Reproduce exactly, and only, the lines of the material below running from the line bearing "メールアドレスが公開されることはありません。" through the line bearing "5 ΑΥΓΟΎΣΤΟΥ, 2026". Leave any pictures out.

**Data:**
========
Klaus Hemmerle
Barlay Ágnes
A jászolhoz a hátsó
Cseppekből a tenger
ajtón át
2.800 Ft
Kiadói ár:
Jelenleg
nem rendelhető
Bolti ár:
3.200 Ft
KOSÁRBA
========
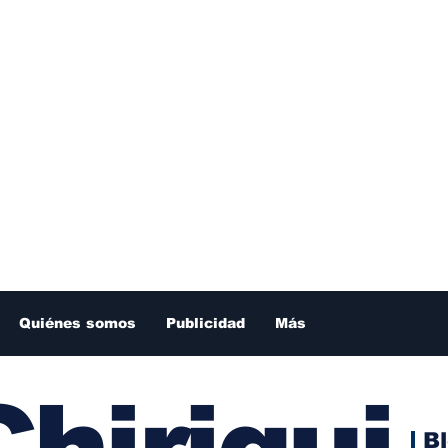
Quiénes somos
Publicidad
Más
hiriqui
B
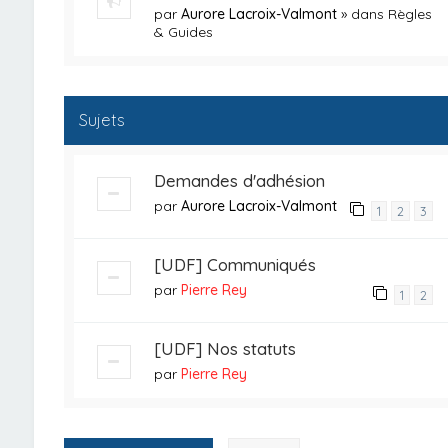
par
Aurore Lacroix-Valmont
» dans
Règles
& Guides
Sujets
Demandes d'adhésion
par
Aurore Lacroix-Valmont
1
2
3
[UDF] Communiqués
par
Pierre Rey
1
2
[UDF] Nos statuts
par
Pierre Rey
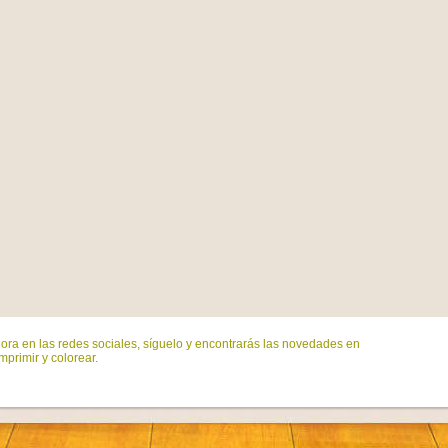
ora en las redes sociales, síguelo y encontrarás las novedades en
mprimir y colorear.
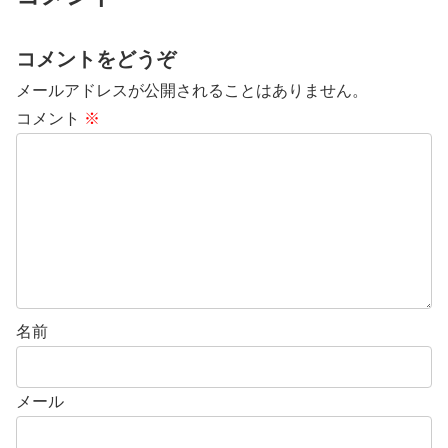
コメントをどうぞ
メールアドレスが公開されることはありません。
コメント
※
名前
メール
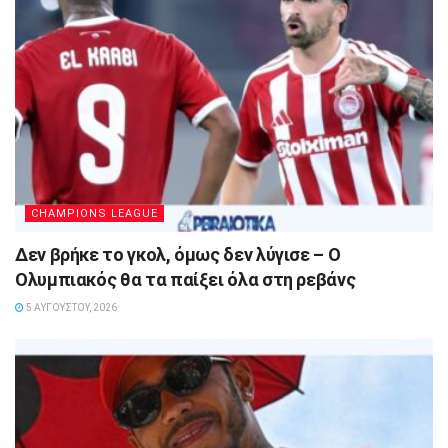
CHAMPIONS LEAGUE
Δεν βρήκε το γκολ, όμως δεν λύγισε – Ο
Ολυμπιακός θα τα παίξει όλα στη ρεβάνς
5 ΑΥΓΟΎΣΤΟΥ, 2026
========
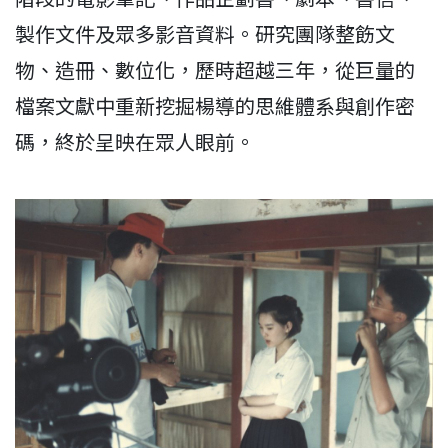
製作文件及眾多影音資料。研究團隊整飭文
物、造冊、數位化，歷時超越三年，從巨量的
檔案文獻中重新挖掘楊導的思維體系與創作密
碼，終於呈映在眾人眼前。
========
**Task output:**
メールアドレスが公開されることはありません。
コメント
※
名前
メール
CHAMPIONS LEAGUE
Δεν βρήκε το γκολ, όμως δεν λύγισε – Ο
Ολυμπιακός θα τα παίξει όλα στη ρεβάνς
5 ΑΥΓΟΎΣΤΟΥ, 2026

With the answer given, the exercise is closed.